(Saved data entries)

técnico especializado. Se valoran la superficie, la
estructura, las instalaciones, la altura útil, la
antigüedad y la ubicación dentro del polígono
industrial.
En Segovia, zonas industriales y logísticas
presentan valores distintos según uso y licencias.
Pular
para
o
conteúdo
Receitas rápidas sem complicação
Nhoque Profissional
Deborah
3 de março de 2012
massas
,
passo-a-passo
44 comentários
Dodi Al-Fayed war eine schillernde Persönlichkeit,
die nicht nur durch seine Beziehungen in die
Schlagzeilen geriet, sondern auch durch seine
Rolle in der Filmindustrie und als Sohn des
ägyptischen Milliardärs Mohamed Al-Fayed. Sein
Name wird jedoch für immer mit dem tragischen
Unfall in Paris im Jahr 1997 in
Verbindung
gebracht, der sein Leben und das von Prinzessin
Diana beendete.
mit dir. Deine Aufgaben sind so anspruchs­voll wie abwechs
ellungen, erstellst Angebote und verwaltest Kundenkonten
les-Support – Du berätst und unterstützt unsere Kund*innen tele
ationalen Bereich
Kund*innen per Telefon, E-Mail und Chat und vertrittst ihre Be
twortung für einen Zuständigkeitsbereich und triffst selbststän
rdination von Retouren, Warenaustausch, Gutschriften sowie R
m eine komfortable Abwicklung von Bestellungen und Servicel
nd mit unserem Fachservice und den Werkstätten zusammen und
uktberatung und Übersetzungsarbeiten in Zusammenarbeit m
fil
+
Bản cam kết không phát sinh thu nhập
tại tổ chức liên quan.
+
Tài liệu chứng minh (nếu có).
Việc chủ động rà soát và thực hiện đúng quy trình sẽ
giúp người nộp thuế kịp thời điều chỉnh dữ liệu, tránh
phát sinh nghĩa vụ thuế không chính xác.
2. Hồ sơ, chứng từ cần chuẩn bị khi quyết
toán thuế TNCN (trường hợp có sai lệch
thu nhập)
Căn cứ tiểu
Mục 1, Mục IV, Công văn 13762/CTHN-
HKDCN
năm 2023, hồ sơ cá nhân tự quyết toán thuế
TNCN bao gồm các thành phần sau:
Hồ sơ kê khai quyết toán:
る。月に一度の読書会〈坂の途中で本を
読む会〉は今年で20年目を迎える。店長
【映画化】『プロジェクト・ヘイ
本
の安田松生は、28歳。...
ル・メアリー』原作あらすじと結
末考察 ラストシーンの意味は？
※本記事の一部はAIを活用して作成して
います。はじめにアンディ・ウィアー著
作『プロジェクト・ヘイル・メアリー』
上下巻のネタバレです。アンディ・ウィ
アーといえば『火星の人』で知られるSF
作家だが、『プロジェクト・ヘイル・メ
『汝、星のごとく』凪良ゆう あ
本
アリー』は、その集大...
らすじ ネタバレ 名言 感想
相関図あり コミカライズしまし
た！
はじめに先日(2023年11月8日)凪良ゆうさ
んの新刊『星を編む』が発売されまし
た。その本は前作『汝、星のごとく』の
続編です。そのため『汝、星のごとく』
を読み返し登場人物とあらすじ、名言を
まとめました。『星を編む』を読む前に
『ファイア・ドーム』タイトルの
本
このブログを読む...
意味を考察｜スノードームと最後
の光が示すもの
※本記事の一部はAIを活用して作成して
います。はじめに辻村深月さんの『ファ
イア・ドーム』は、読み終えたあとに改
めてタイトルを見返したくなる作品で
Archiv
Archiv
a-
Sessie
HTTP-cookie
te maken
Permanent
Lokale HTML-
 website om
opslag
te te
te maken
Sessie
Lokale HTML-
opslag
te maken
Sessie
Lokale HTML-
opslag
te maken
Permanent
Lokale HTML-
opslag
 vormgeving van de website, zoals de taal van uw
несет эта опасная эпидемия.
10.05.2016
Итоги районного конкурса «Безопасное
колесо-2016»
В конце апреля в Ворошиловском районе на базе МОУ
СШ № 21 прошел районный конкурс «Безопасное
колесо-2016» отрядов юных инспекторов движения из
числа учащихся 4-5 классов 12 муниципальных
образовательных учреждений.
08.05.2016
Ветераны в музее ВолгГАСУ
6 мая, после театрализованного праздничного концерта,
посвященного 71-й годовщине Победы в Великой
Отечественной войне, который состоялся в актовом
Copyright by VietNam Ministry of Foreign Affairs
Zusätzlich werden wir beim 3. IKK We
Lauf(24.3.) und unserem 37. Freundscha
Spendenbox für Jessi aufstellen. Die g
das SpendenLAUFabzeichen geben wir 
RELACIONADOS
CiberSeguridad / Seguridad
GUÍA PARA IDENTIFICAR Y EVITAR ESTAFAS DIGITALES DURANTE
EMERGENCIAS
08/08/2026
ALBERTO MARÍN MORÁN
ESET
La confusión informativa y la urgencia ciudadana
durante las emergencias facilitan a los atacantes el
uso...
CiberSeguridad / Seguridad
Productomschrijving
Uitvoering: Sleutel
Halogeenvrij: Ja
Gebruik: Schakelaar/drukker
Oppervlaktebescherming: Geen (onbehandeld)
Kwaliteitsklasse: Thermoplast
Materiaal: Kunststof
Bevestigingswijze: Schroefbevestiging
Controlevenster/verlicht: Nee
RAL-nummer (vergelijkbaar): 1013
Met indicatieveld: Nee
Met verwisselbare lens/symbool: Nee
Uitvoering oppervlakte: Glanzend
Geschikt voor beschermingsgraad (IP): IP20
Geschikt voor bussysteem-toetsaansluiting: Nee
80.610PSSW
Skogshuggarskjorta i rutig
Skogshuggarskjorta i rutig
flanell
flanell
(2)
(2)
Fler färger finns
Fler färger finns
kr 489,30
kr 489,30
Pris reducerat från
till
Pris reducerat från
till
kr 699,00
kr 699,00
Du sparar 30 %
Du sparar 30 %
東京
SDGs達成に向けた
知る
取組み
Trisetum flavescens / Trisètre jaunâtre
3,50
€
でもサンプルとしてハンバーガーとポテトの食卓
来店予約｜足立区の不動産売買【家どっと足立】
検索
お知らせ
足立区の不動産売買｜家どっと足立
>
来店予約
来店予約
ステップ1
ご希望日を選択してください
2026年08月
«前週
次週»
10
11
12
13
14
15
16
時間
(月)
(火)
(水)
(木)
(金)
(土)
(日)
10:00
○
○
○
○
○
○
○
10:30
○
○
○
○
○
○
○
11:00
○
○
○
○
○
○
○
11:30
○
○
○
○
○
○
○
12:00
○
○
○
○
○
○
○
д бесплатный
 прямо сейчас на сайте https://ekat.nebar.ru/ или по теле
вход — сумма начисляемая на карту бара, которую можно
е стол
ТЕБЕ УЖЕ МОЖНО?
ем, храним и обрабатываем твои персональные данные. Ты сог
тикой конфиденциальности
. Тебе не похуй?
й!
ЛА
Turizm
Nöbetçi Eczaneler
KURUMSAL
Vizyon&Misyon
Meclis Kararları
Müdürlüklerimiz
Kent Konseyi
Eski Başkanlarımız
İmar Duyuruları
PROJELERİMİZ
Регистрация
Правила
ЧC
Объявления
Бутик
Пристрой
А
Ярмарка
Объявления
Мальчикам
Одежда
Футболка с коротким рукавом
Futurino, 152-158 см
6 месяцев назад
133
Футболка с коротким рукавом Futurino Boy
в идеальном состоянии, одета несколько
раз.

_WHAT THE TASK ASKS_
Return the lines of the entries above exactly, beginning with the first line and continuing through the line containing "die nicht nur durch seine Beziehungen in die".

_SOLUTION TO THE PROBLEM_
técnico especializado. Se valoran la superficie, la
estructura, las instalaciones, la altura útil, la
antigüedad y la ubicación dentro del polígono
industrial.
En Segovia, zonas industriales y logísticas
presentan valores distintos según uso y licencias.
Pular
para
o
conteúdo
Receitas rápidas sem complicação
Nhoque Profissional
Deborah
3 de março de 2012
massas
,
passo-a-passo
44 comentários
Dodi Al-Fayed war eine schillernde Persönlichkeit,
die nicht nur durch seine Beziehungen in die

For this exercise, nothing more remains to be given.